*** DATA ***

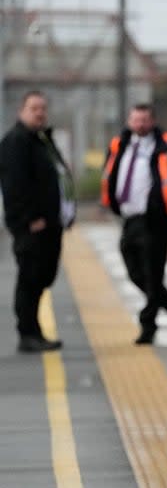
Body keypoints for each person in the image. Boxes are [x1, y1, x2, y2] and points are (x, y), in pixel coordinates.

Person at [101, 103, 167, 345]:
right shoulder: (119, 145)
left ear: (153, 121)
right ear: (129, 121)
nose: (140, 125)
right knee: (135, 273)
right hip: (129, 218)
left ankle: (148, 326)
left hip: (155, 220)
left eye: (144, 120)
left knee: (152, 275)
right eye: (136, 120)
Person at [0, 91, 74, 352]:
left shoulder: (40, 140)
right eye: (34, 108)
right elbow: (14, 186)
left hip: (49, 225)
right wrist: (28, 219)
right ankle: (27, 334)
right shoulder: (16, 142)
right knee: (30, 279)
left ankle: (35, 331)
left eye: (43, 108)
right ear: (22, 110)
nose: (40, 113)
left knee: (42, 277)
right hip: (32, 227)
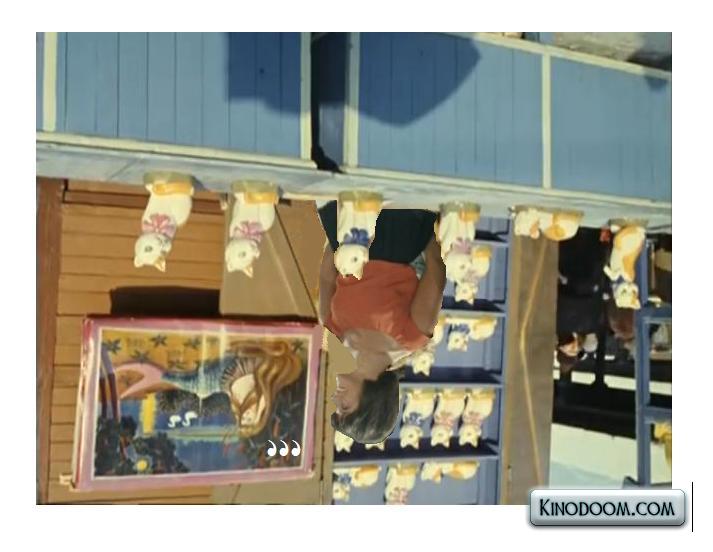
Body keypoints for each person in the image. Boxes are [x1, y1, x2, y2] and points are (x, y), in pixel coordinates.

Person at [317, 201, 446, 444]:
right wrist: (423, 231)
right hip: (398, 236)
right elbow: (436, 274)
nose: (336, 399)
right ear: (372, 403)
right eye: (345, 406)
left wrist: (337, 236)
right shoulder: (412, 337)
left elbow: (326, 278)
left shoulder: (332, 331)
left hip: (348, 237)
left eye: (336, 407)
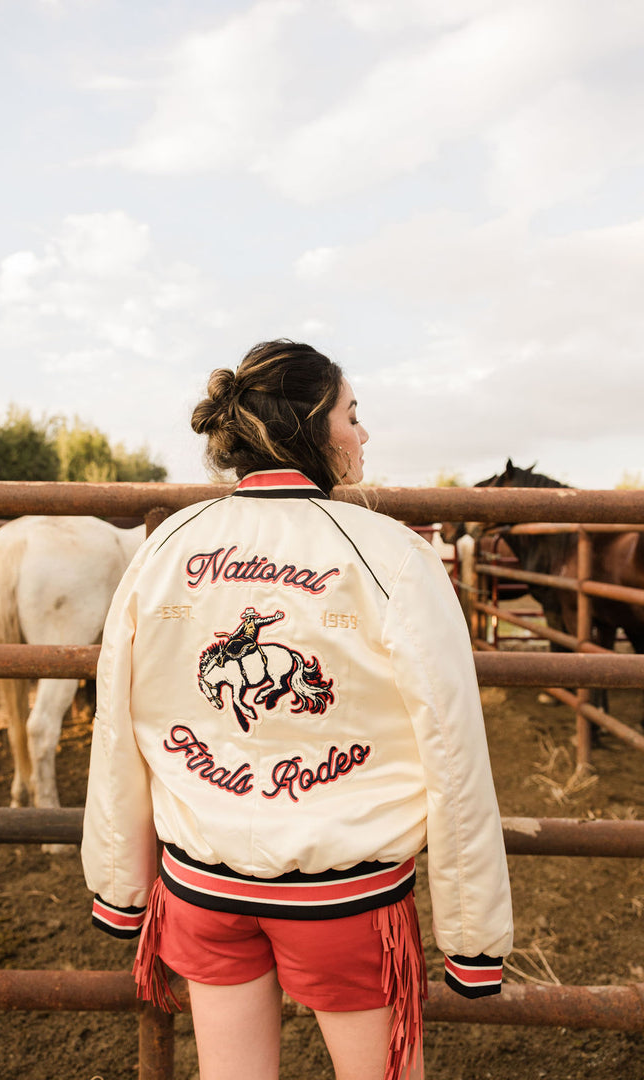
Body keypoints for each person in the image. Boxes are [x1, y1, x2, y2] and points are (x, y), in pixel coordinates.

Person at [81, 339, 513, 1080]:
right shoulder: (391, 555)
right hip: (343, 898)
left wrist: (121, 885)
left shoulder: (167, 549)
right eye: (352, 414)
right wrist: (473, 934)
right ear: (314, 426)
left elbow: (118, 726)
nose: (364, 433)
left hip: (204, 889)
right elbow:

*** End of DATA ***

(EXERCISE OBJECTIVE): No pictures should appear in the copy. Reproduce exactly the lines from the line containing "left shoulder: (332, 331)" through the last line of the data, inclusive.

(RESPONSE):
left shoulder: (332, 331)
left hip: (348, 237)
left eye: (336, 407)
Body keypoints for each person in the image. Boxes are [x1, y1, x2, y2] and points are (x, y), in pixel coordinates.

Person at [81, 339, 513, 1080]:
right shoulder: (391, 555)
right hip: (343, 898)
left wrist: (121, 885)
left shoulder: (167, 549)
right eye: (352, 414)
right wrist: (473, 934)
right ear: (314, 426)
left elbow: (118, 726)
nose: (364, 433)
left hip: (204, 889)
right elbow:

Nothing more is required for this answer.